En Praga conocí al talentoso joven pianista Krste Badarovski. Mi amiga L. me presentó ante él como musicólogo. «Melómano», aclaré. Badarovski me miró con cara de sorpresa pero no se atrevió a preguntar qué era un melómano, así que imagino que asumió que era una rama de la musicología porque empezó a hablarme del estilo de su música, una especie de mezcla entre Richard Clayderman y Philip Glass: «Tienes que oírla para comprenderla mejor». Definitivamente, pensé yo, no puedo imaginarme cómo es esa mezcla. «Yo hice el camino de Clayderman a Glass», le comenté. A mi padre le gustaba afeitarse mientras escuchaba a Clayderman, de pronto se sentiría el barbero de Chapinero o era su forma sutil de coquetear con mi madre con niños alrededor.

4.

Mi camino de pasar de Clayderman a Glass fue como el de Colón lanzándose al océano infinito en busca de las Indias, todo otro jardín de senderos que se bifurcan. Mi padre escuchaba mucho la HJCK, El mundo en Bogotá, que utilizaba una de las partitas de violín solo de Bach como cortinilla. Ahí ya sabía que había un universo enorme por explorar, pero igual la emisora era bastante conservadora en la programación de música clásica, no se aventuraba a ir más allá de los clásicos, al igual que lo hacía con el jazz. En 1977 se inauguró la Javeriana y mi padre empezó a sintonizarla por curiosidad. Junto con la Radiodifusora Nacional y su programa de música del mundo de los domingos de la noche empezaron a expandir mi mapa musical.

Luego tuve la fortuna de encontrarme con C. y juntos comenzamos nuestras respectivas musitecas. Era un gran placer intercambiar nuevos descubrimientos. Después se dio una casualidad increíble: nos encontramos con los Andreses, que no se conocían entre ellos. Ambos eran melómanos consumados y cada fin de semana iban al centro de la ciudad a comprar discos. Sin saberlo, nos convertimos en banqueros, aquella persona que lleva el dinero del punto A, donde está, al punto B, donde se necesita, y regresa a A con una plusvalía y deja una comisión en su bolsillo en el camino.

Le pedíamos prestados discos a Andrés (punto A) para copiarlos y llevarlos al otro Andrés (punto B), quien nos daba novedades para compartir con el primer Andrés (punto A).
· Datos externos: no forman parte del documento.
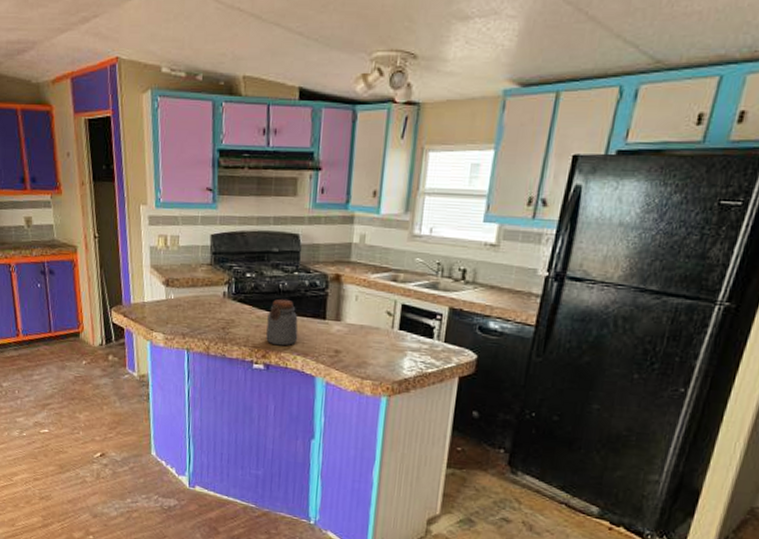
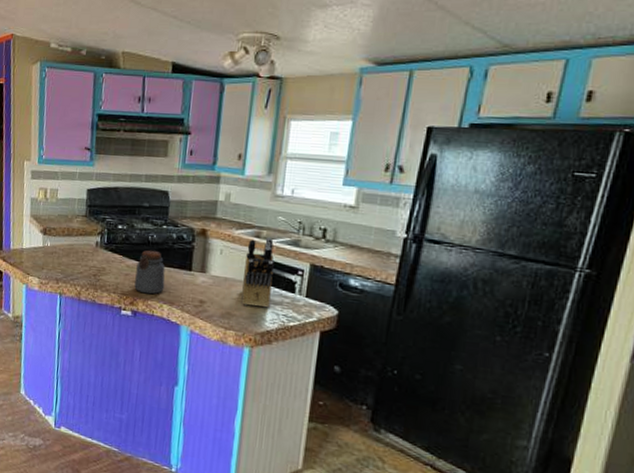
knife block: none [378,280,412,355] -> present [242,236,274,308]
Descubrimos con impudicia nuestro carácter mezquino: podríamos presentarlos, de pronto congeniarían, pero entonces nos quedaríamos sin fuentes de alimentación: «Mejor no presentarlos». Hoy en día me alegra presentar DJs entre sí en Blip.fm y siento felicidad cuando reproducen ese encuentro primigenio con C en el que intercambiábamos novedades.

5.

Hacia los 17 o 18 empezamos a explorar con C. el centro de Bogotá solos. Antes lo caminaba con mi padre, que conservaba un apartado aéreo en el edificio de Avianca del parque Santander. Nos gustaba darnos nuestro septimazo. Con C llegamos a las tiendas de música y libros de la 19, que eran un paraíso perdido entonces. Valga la pena recordar el obituario de ese personaje entrañable que nos recibía en la Musiteca, Saúl Álvarez, por Diana Luque. Eran jornadas largas de exploración que podían terminar en la Buchholz de la 26 para hacernos con algún viejo ejemplar de la revista Eco, ver los cuadros de la galería o, si era domingo, buscar cassettes piratas de salsa clásica, pura y dura. Luego regresábamos a casa a disfrutar los tesoros encontrados.

6.

No gané la partida de Scrabble, si bien quedé muy contento con los 72 puntos que me dio la palabra melómano, habérsela presentado a mis amigos holandeses y el pequeño recorrido por este sendero de la memoria.